**Your objective:**
Scan the data below. Pull out each line where "Checking" occurs.

+-------+

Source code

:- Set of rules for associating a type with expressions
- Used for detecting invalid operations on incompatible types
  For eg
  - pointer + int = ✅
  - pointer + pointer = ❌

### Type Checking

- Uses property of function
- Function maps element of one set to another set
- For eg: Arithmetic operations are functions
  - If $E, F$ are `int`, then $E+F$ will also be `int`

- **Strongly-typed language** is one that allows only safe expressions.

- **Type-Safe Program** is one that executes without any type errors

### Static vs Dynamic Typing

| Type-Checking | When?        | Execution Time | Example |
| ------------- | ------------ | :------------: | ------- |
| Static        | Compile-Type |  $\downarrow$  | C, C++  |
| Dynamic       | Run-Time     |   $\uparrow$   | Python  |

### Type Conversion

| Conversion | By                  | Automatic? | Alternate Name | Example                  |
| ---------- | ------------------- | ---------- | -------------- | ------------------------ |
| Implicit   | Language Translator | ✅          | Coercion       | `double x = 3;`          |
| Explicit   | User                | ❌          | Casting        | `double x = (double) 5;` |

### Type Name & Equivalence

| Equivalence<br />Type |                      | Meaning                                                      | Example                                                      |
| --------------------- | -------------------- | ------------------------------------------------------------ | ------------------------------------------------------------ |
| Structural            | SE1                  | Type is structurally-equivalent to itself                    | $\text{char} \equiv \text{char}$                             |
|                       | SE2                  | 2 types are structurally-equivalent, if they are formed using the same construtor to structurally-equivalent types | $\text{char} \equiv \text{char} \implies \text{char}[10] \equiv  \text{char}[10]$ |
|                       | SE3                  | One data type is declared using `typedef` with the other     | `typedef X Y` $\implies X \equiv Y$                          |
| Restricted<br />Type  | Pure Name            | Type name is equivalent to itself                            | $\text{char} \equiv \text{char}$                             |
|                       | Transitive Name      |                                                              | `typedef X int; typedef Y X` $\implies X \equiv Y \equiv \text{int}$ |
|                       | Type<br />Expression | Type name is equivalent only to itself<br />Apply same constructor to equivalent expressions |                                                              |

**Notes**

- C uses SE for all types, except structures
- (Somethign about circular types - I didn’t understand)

+-------+

**Your solution:**
### Type Checking
| Type-Checking | When?        | Execution Time | Example |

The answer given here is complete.